Robert Brown, a former school board member and former state Senate minority leader, is now also a former mayoral candidate. But don’t count him down and out just yet, say local political figures, who expect he’ll find more roles yet.
Brown netted 9.1 percent of the votes in Macon’s mayoral race, coming in a distant third to the very same men he’d defeated 20 years ago to win his state Senate seat -- Robert Reichert and C. Jack Ellis.
As a state senator, Brown was often credited with being a wily vote counter and a skilled politician. His ability to get voters to the polls was credited with his initial win as a state senator in 1991. But Tuesday, Brown’s best effort drew fewer than 1 in 5 votes in east Macon precincts. His worst performance netted less than 1 in 50 votes in the Howard 7 precinct around Coliseum Northside Hospital.
Brown declined to comment on election night. He hung up on a reporter Wednesday and did not respond to an interview request made through an aide.
Three people who worked with Brown in the General Assembly all said they were surprised at the little support Brown drew at the polls.
Former Rep. David Lucas, who defeated Brown in three different House races decades ago and often worked with him in the General Assembly, said Brown learned from his experiences to become a skilled politician in the state Senate and with contacts in Washington, D.C., without losing sight of who he is.
“He didn’t really change,” said Lucas, who is in a runoff race with Miriam Paris for Brown’s former Senate seat. “I think he got better. He learned from the system in which he operated.”
Lucas said he couldn’t explain Brown’s poor performance, much as he was struggling to understand why he didn’t have a stronger turnout against Paris.
State Rep. Allen Peake, a Macon Republican who endorsed Reichert for mayor and often butted heads with Brown on issues including consolidation, said Brown’s recent statements -- including comments about white sheets and that a Macon murder victim got more attention because she was white -- divided the community.
“I think what you saw is that the people of our community are tired of the divisive rhetoric and behavior exhibited by Senator Brown,” Peake said. “They didn’t want someone that’s going to continue to divide us.”
Sen. Cecil Staton, a Macon Republican, said Brown brought passion and dedication to the Senate job.
“I learned a lot from him about Macon, its history, and he certainly helped me understand more about the deep racial divide that permeates much of politics in Macon,” Staton wrote in an e-mail to The Telegraph. “I found his methods and statements sometimes odd but never doubted his political savvy or intelligence.”
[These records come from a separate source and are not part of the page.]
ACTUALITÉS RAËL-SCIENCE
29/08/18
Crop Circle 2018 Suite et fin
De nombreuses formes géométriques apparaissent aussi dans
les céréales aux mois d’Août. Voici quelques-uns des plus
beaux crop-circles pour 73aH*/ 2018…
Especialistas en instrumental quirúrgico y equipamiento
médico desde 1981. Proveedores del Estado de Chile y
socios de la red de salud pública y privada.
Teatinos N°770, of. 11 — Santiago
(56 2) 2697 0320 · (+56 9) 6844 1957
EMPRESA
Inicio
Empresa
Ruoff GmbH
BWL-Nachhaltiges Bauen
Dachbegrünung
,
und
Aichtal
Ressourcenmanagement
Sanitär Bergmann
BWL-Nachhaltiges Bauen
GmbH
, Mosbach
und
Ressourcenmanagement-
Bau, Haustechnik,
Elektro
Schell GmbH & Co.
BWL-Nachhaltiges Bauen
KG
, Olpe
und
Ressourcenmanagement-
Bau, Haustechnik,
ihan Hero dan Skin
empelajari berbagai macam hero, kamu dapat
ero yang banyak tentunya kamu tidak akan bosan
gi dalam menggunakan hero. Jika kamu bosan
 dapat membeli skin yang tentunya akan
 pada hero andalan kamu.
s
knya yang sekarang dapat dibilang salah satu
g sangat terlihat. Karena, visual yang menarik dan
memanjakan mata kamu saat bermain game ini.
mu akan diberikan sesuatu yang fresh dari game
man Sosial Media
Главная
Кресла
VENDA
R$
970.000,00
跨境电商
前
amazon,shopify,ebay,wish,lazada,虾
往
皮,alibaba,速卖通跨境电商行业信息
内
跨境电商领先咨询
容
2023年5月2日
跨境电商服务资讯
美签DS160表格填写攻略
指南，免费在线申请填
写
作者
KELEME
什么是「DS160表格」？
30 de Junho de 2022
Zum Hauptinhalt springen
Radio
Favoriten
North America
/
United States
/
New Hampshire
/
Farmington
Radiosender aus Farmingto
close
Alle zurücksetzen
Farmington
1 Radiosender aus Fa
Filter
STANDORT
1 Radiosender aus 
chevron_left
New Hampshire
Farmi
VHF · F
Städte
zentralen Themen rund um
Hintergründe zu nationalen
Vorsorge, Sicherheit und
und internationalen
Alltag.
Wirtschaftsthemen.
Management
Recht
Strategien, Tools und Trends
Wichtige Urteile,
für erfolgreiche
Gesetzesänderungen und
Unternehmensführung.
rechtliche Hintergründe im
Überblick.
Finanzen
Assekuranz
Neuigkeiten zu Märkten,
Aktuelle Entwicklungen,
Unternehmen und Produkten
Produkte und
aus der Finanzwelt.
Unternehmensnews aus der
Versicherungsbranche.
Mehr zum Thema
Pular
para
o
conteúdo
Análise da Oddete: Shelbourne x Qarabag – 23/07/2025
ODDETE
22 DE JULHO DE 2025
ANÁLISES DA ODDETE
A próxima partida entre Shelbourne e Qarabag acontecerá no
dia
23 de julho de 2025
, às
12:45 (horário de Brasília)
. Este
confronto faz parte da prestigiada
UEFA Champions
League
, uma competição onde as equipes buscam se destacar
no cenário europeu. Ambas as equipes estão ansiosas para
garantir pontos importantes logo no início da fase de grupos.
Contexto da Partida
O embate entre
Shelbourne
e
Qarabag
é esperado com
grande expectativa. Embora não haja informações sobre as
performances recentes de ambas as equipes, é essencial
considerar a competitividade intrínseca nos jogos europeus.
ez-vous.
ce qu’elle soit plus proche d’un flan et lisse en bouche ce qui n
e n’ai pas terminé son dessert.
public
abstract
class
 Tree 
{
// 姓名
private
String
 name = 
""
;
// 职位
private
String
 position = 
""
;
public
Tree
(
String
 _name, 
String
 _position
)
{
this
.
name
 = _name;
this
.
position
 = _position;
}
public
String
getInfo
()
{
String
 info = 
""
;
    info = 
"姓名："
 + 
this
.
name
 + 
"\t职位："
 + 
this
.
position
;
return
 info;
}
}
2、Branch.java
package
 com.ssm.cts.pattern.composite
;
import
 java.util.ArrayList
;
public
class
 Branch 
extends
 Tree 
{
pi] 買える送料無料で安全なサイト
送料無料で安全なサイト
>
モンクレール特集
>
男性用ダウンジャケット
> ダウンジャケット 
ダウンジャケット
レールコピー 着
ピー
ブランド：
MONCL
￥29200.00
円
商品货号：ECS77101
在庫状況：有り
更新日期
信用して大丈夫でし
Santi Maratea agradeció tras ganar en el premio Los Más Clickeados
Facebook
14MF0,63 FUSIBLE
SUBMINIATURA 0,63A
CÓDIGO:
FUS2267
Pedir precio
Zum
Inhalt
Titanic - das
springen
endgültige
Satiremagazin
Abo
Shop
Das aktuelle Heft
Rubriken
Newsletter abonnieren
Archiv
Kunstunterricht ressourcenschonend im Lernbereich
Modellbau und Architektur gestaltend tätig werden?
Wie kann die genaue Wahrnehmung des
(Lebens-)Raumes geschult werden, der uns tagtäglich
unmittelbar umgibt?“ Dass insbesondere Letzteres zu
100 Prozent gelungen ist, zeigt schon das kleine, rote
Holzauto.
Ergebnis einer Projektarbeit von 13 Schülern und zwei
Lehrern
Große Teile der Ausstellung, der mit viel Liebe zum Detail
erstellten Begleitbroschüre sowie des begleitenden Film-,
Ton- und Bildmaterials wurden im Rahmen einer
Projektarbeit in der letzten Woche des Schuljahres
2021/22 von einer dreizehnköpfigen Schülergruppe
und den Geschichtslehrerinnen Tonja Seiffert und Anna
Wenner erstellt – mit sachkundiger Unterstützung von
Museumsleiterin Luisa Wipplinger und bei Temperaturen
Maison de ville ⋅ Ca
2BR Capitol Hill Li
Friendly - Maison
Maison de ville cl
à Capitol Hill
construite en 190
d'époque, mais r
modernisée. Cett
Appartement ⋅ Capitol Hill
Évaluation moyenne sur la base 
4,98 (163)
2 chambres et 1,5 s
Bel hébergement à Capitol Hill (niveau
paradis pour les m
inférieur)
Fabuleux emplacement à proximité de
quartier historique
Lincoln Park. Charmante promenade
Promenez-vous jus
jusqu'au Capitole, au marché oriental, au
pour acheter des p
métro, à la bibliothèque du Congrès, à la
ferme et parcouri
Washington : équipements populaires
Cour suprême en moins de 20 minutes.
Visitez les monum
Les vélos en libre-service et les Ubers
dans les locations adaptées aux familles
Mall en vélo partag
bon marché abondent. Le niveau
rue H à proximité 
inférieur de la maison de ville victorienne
Theron Ussery, a former Macon City Council member, first met Brown when he was trying to save the Douglass Theatre and a related hotel. Though the city had already set aside $15,000 to tear down the buildings, Brown prevailed in saving the theater.
Ussery said more of Brown’s attitude became apparent as he entered more adversarial politics. But hints of that attitude where visible when Brown served on the school board in the 1980s, he said.
“He still had that defiant attitude. He was defiant then, and he’s defiant now,” Ussery said.
East Macon resident Tony Hyman said after voting Tuesday that he’d struggled to pick a winner in the mayor’s race, ultimately settling on Ellis. Hyman said he turned away from Brown because of Brown’s problems paying his tax bills. Brown has been late on both property and income taxes.
Local support was thin even before the election. In a campaign finance report, Brown reported relatively few donations from local residents but drew from a broad network of legislators. Calls from The Telegraph to a number of Brown supporters were not returned Wednesday.
But other political figures predicted Brown can still have a good future in politics.
“I will be very surprised if we don’t see him involved in politics in some form or fashion,” Peake said.
Lucas said he expected other politicians would ask Brown for help in their races -- Lucas said he hopes Brown will help him -- or Brown could get a political appointment.
“I don’t think Sen. Brown is through with politics,” Lucas said.
By e-mail, Staton said, “I suspect he is not finished and will find ways to be part of the process. He certainly has my respect for his service.”
In a brief posting on his website to supporters, Brown indicated he isn’t yet done.
“I lost this skirmish. The battle for justice is never fully lost but it is sometimes interrupted. This is a welcomed opportunity to expand the private part of my life. Though I will push this side of my life to extreme limits, I am not sure how far it will go or how long it will last,” he wrote.
He finished the statement with a Portuguese phrase meaning “the struggle continues.”